Big Bertha made it to outer space?

I was reading about German railway guns of WWI the other day. Monstrous things, so precisely engineered that each projectile was a little larger than its predecessor, to account for barrel wear. And after a couple dozen firings, you shipped the whole thing back to Krupp’s for barrel replacement.

One thing made me perk up my ears, though. The range of one gun was 143 miles, and the shell rose 25 miles on its flight.

But wait, I thought; wasn’t NASA handing our astronaut wings to anyone who made it above 100,000 feet? And that’s only 19 miles? So the human race’s first “astronaut” was a great big artillery shell on its way to Paris!?! :eek:

I don’t know anything about the gun, but doesn’t the concept of a space vehicle or delivery solution almost inevitably include some kind of instrumentation payload? I’m having a hard time imagining how such a thing could be sufficiently toughened to survive artillery-style launch into space.

I think there’s some exaggeration going on somewhere along the line.

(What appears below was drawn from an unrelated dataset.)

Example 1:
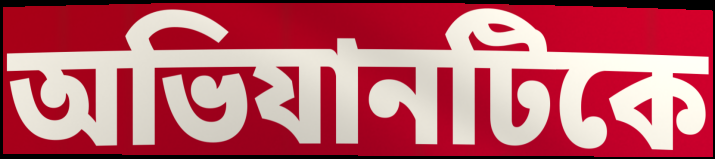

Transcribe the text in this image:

অভিযানটিকে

The Wikipedia article on the WW1 “Paris Guns” states:

A whole five miles less than what’s claimed in the OP.

Going completely from memory here, but ISTR that NASA (or was it the Air Force?) considered a pilot who reached 100,000 feet an astronaut even though the altitude is still within the atmosphere. To fly that high, the pilots had to wear pressure suits.

The Ansari X-Prize rules defined ‘space’ as 100km.

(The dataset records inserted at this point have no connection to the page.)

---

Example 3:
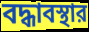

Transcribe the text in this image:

বদ্ধাবস্থার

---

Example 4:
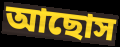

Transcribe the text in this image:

আছোস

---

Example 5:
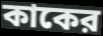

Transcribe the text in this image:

কাকের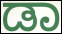
ಡಾ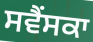
ਸਵੈਂਸਕਾ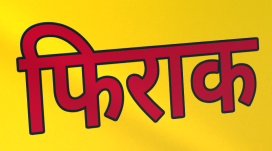
फिराकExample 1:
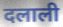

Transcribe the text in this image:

दलाली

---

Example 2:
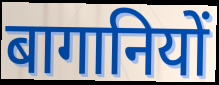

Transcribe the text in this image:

बागानियों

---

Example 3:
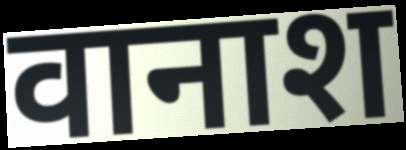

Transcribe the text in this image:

वानाश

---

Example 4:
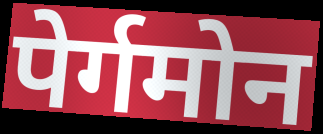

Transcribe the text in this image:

पेर्गमोन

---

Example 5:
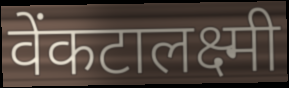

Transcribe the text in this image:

वेंकटालक्ष्मी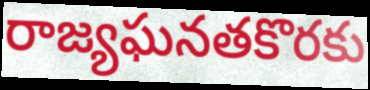
రాజ్యఘనతకొరకు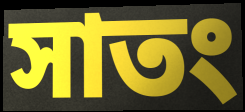
সাতংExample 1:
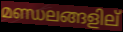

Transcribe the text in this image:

മണ്ഡലങ്ങളില്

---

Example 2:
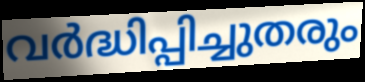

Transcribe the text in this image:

വർദ്ധിപ്പിച്ചുതരും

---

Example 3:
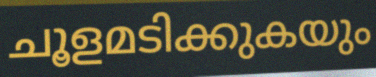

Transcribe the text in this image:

ചൂളമടിക്കുകയും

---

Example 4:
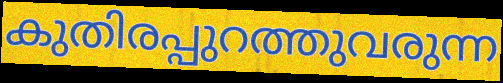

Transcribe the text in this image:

കുതിരപ്പുറത്തുവരുന്ന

BTW when I read the thread title the first thing I thought of was this. :wink:

100,000 ft is only 30 km. That’s routinely reached by high-altitude helium balloons - I think the record is around 44 km.

As for the definition of space and astronaut, the sidebar of this article says:

It can be done. World War II proximity fuses contained vacuum tubes that were designed to survive being launched from a gun. In later years, sophisticated guidance and steering packages have been integrated into artillery shells. Some current models include GPS receivers, and can steer themselves to the target on some unusual flight paths.

Meet Gerald Bull.

Don’t forget Jules.

I need to correct myself - the current record, as far as I know, is 53.0 km. (Which I should have known because I was in the control room when that record was made - my own experiment was awaiting flight on the next balloon.)

Heh heh. So I had the altitude reached by the shell wrong, and I had the “edge of space” altitude wrong. That’s about par for the course for me. :slight_smile:

Thanks to all who responded.

That’s just a very sloppy conversion. 40 kilometers is actually 24.85 miles, in line with the OP’s figure of 25 miles.

Wow. I thought that would be impossible.